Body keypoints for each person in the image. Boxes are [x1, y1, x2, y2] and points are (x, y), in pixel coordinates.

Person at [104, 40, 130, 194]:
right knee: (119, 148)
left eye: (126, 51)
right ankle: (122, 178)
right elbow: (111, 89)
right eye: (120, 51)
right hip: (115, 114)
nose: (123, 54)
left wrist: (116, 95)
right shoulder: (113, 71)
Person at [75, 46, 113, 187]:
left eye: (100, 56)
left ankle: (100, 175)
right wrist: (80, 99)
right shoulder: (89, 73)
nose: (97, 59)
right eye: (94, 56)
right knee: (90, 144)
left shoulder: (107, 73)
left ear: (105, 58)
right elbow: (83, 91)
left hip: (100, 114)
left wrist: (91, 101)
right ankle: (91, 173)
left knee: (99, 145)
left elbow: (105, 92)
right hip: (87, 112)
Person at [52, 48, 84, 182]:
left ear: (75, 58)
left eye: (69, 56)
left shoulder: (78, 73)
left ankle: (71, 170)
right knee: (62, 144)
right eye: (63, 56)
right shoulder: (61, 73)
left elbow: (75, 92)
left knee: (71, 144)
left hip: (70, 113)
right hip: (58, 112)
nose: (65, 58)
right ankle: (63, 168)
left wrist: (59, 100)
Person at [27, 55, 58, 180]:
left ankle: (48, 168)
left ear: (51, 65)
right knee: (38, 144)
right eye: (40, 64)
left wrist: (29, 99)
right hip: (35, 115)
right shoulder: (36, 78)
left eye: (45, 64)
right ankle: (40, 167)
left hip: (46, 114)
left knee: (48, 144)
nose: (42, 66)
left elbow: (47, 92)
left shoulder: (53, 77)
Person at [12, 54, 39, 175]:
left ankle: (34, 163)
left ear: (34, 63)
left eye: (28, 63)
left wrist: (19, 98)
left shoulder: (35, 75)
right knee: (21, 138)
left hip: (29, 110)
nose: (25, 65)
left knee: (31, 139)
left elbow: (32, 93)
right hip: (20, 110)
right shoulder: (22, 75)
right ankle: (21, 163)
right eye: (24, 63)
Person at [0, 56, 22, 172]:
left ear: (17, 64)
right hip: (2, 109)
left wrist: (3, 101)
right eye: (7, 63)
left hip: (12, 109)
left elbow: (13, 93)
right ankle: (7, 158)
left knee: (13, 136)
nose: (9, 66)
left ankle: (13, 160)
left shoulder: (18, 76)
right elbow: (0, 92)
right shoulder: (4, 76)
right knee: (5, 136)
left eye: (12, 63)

**WORK REQUIRED:**
Please output the exact lines of the records above, beginning with the first and stopping after the line that holds "right shoulder: (22, 75)", and nothing else.

**EXPECTED ANSWER:**
Body keypoints for each person in the image. Boxes are [x1, y1, x2, y2] and points are (x, y), in pixel coordinates.

Person at [104, 40, 130, 194]:
right knee: (119, 148)
left eye: (126, 51)
right ankle: (122, 178)
right elbow: (111, 89)
right eye: (120, 51)
right hip: (115, 114)
nose: (123, 54)
left wrist: (116, 95)
right shoulder: (113, 71)
Person at [75, 46, 113, 187]:
left eye: (100, 56)
left ankle: (100, 175)
right wrist: (80, 99)
right shoulder: (89, 73)
nose: (97, 59)
right eye: (94, 56)
right knee: (90, 144)
left shoulder: (107, 73)
left ear: (105, 58)
right elbow: (83, 91)
left hip: (100, 114)
left wrist: (91, 101)
right ankle: (91, 173)
left knee: (99, 145)
left elbow: (105, 92)
right hip: (87, 112)
Person at [52, 48, 84, 182]:
left ear: (75, 58)
left eye: (69, 56)
left shoulder: (78, 73)
left ankle: (71, 170)
right knee: (62, 144)
right eye: (63, 56)
right shoulder: (61, 73)
left elbow: (75, 92)
left knee: (71, 144)
left hip: (70, 113)
right hip: (58, 112)
nose: (65, 58)
right ankle: (63, 168)
left wrist: (59, 100)
Person at [27, 55, 58, 180]:
left ankle: (48, 168)
left ear: (51, 65)
right knee: (38, 144)
right eye: (40, 64)
left wrist: (29, 99)
right hip: (35, 115)
right shoulder: (36, 78)
left eye: (45, 64)
right ankle: (40, 167)
left hip: (46, 114)
left knee: (48, 144)
nose: (42, 66)
left elbow: (47, 92)
left shoulder: (53, 77)
Person at [12, 54, 39, 175]:
left ankle: (34, 163)
left ear: (34, 63)
left eye: (28, 63)
left wrist: (19, 98)
left shoulder: (35, 75)
right knee: (21, 138)
left hip: (29, 110)
nose: (25, 65)
left knee: (31, 139)
left elbow: (32, 93)
right hip: (20, 110)
right shoulder: (22, 75)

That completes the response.